When it comes to signature model guitars and Ibanez, first names people think of are either Joe Satriani or John Petrucci. However, there are less known artists who gave us pretty great Ibanez guitars.
James Shaffer from Korn got in touch with Ibanez back in 2007, and worked with them on a seven string guitar that could deliver the kind of low, bone crushing tone Korn was known for.
Ibanez sprung into action, and the two created what is now known as Ibanez APEX 1. Since that guitar was the flagship model and cost a pretty penny, another model was designed for the affordable segment of the market, the Ibanez APEX 2.
The guitar was in production from 2007 to 2013, and became pretty popular with guitar players who wanted to experience a seven string guitar, but didn’t want to commit too much money. Today we are going to take a closer look at this thing, and see just good it actually was.
One of the first things you want to see on a seven string guitar is a longer neck scale. The fact that you are essentially introducing a much thicker B string into the equation means that the neck is going to be under a different kind of tension compared to your standard six string guitar’s neck.

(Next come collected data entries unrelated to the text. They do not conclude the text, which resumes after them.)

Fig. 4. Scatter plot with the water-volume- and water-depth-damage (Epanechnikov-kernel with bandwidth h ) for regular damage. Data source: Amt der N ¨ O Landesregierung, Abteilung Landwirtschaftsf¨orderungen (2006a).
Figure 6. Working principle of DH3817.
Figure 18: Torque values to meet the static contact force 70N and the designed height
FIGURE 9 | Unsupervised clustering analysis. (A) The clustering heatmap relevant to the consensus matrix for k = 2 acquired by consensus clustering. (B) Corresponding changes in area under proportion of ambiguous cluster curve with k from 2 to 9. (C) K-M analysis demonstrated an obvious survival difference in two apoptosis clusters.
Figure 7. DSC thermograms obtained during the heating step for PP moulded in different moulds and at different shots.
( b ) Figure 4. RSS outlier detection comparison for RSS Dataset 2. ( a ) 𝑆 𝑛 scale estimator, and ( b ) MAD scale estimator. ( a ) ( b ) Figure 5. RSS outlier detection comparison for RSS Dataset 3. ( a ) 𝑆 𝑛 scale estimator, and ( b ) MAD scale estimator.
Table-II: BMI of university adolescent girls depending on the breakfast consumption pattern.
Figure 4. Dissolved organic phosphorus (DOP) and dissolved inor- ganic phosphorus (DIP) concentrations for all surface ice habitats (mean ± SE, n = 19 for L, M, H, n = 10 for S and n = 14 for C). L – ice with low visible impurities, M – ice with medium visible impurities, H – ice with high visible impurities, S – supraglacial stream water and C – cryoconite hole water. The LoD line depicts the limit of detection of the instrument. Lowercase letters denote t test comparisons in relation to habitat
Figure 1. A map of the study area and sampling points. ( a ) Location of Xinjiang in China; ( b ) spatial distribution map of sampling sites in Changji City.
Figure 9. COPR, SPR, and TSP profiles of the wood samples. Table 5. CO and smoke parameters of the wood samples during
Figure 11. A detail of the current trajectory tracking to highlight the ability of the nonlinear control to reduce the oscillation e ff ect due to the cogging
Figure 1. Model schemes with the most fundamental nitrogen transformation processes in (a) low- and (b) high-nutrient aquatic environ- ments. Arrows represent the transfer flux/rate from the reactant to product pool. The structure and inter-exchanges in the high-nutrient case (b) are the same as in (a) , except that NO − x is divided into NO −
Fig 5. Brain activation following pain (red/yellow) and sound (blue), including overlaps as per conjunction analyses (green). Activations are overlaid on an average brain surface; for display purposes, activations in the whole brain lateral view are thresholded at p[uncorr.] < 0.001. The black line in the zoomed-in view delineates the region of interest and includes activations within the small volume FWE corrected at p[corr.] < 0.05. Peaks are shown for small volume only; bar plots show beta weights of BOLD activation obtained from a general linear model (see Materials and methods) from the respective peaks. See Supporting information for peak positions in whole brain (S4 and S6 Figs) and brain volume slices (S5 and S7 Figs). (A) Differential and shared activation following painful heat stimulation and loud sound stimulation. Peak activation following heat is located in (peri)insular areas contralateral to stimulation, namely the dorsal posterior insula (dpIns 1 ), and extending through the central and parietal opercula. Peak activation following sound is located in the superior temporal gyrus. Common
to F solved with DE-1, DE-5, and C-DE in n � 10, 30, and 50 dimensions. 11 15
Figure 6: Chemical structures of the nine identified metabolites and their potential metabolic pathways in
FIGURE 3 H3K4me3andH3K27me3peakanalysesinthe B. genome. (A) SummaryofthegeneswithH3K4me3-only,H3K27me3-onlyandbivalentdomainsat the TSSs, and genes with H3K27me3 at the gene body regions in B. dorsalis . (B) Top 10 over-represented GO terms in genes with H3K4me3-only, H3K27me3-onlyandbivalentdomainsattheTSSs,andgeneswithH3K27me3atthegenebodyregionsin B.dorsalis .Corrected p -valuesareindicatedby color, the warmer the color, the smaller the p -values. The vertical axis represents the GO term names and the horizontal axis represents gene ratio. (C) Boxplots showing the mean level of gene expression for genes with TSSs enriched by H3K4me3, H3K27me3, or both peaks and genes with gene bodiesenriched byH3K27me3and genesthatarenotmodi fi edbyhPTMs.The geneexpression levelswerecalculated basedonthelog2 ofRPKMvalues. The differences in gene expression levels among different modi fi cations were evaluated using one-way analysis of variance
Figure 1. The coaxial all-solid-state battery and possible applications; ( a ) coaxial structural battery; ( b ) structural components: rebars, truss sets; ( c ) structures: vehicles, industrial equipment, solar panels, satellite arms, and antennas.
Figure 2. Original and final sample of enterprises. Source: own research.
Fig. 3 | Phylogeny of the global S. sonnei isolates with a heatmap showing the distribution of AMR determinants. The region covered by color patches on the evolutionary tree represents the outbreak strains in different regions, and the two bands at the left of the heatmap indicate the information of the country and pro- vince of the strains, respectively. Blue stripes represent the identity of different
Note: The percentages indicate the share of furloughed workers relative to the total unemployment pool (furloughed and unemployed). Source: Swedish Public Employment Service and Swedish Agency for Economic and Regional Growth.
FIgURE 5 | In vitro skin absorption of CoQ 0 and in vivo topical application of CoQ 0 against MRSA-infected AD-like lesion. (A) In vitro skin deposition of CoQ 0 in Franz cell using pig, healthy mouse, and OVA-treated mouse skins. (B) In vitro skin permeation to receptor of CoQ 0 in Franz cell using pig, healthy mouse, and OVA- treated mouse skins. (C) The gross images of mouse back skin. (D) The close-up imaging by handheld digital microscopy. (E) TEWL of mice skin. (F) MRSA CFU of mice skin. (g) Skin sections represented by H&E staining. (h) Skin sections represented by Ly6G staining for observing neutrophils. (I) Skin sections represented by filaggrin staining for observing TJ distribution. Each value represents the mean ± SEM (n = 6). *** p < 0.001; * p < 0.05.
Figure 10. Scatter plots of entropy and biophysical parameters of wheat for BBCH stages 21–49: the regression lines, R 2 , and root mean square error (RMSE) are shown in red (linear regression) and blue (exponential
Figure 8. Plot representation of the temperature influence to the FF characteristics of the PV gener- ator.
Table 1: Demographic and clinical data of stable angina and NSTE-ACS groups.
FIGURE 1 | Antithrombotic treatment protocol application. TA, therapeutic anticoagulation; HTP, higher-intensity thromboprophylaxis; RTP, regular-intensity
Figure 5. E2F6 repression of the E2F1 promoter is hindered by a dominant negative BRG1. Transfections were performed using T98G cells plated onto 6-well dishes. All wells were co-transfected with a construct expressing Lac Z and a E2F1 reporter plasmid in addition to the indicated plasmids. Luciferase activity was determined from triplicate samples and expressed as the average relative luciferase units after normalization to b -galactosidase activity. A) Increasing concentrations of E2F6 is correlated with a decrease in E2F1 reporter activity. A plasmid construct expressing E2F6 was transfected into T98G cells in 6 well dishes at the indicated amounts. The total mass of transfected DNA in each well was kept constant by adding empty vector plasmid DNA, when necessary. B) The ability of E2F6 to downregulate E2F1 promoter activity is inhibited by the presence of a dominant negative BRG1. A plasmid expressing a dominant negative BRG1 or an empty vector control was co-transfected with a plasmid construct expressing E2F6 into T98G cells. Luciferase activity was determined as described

Longer scale is necessary to keep everything in check. Ibanez APEX 2 came with a somewhat standard 25.5 inch scale, which was fine for the standard tuning, or even a half step lower one. However, if you wanted to go any lower than that, you would run into trouble.
The body of the guitar comes in that standard Ibanez RG shape, or as some like to call it, the Super Strat. It was made of solid mahogany, and came in Green Shadow Flat finish which was basically olive drab. The neck on these guitars is a five-piece maple/walnut design, and it is absolutely beautiful.
Fretboard is standard rosewood with a nice binding and a single APEX inlay on the 12th fret. Overall, the appearance of this guitar was great. It has that simple look which is appealing to many.
Hardware was interesting to say the least. An RG body almost always comes with a standard fixed bridge, or a tremolo design, but rarely does it include a tune-o-matic bridge. That is a very nice feature for those who prefer this type of a bridge.
The guitar came with two DiMarzio pickups, namely a pair of PAF7s. These were controlled by only one volume knob and a three way select switch. From everything we have seen so far, it’s obvious that simplicity was the name of the game when they designed the Ibanez APEX 2.
The tone you would get from Ibanez APEX 2 is very dynamic. DiMarzio PAF7 humbuckers are capable of handling a wide range of distortions with ease, while preserving clarity when you start working on the B string.
If you are a fan of Korn, you probably have an idea of what kind of experience you can expect. With that said, there is a lot of flexibility in this electronics set. You could dial in some pretty warm clean tones, and play more subtle genres of music.
In terms of playability, you are looking at a very nice action straight out of the box, with a smooth neck that allows for a lot of speed. The neck is a bit wider to accommodate the additional string, however it is still pretty comfortable.
What we like
The variety of tone is impressive on Ibanez APEX 2. Its main purpose is to handle face melting distortion, but there is enough range in it to be used with more subtle genres of music. Great build quality and even better playability are among the highlights of this Ibanez model.
What we don’t like
The only thing that we would like to see changed is the length of the scale. If they went with 26.5 inch instead of 25.5, the guitar would be capable of much lower tuning.
By and large
Ibanez APEX 2 was one of the best entry level seven string guitars when it first came up. The selection of pickups and the tonal variety it offered was impressive for the price.
If we disregard the whole neck issue, Ibanez APEX 2 could compete with guitars in one category above easily. Finding one these days is tricky, but there are some still in circulation.